Below is a summary of UEG's main criticisms of Gab from the "Meltdown" video. Note that I'm not trying to evaluate UEG's criticisms; I'm just trying to state them fairly so that they can be more easily evaluated. All quotes below are from the transcript.
UEG says Gab posted multiple (hundreds?) of tweets arguing that online pornography should either be banned outright or should only be viewable if the user provides a government ID. UEG says there are people who think anti-semitism is harmful and ban it for that reason. UEG says Gab bans pornography for the same reason, because they think it is harmful, as opposed to banning it for a reason based on U.S. law. UEG argues that all this doesn't square with Gab's motto of being "A social network that champions free speech, individual liberty and the free flow of information online. All are welcome."
> ... for a company branded as a Twitter free speech alternative prioritizing individual liberty, moderating from a top down level what can and cannot be shared, posted, or viewed under the claim that it is degeneracy or obscenity, when other content claimed as degeneracy, obscenity or prejudicial by a separate set of users remains allowed, it creates the exact same slippery slope that other big tech is accused of.
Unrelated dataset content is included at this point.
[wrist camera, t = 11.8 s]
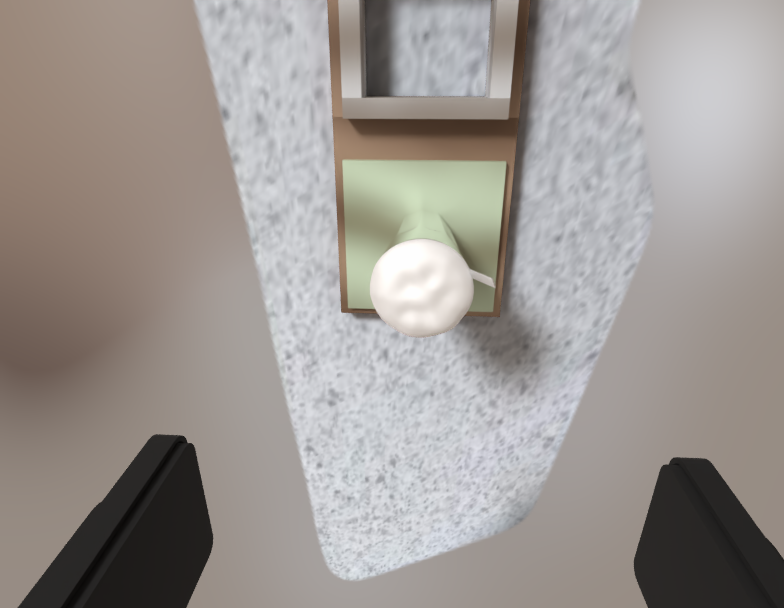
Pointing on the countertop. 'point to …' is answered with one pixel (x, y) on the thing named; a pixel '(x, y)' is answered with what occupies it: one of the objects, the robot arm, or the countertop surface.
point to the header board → (424, 156)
It's just starting in a different location.
> Gab does not ban anti-semitic material on their platform, but they ban adult content.
UEG criticizes Gab's user data privacy document:
> [The wording of] Gab's user data privacy policy document ... is alarming. [The terms] can change with or without notifying users at any time. [Gab] can store all data, disclose it to whoever they want, whenever they want, for whatever reason they want, and they keep this information as a business asset even through liquidation or bankruptcy. Combine that with the now vocal perspective of desired restrictions on internet viewing based on verified ID checks, and what I see is a social media platform that is not just similar to those that exist elsewhere, it is worse.
> Let's consider those words, "individual liberty". Does that sound like it meshes well with the concept of ID verification to serve sections of the internet?
To sum up:
> Gab is not a free speech, individual liberty platform. It's a platform that allows for some things that its competitors don't but restricts others. In my criticism of left-leaning political activism, when that activism deliberately calls for the censorship of language that they simply disagree with, I need to also acknowledge that on the opposite end of the very same spectrum, though I might not see it quite as often, there is an equally delusional group who want the exact same thing. They just point the barrel somewhere else.
UEG argues that Gab falsely claims to be more pro-free-speech and pro-individual-liberty than its left-leaning competitors. UEG argues that, in fact, both Gab and its left-leaning competitors censor content that they regard as harmful *merely because they regard it as harmful*. Gab censors pornography while its left-leaning competitors censor so-called "hate speech".
#18950 In tweets sent today and yesterday, Gab reiterated their view on porn and free speech:
Someone wrote:
> Anyone who knows the history of pornography laws should find such sentiments incredibly concerning coming from a "free speech" platform. It's a slippery slope of defining things as not speech in order to justify censoring them.
Gab replied:
> Pornography is not free speech.
> Full stop.
Yesterday, Gab wrote:
> If you think for one second that the Founding Fathers had “pornography in the hands of ten year old children” in mind when they wrote 1A you are insane.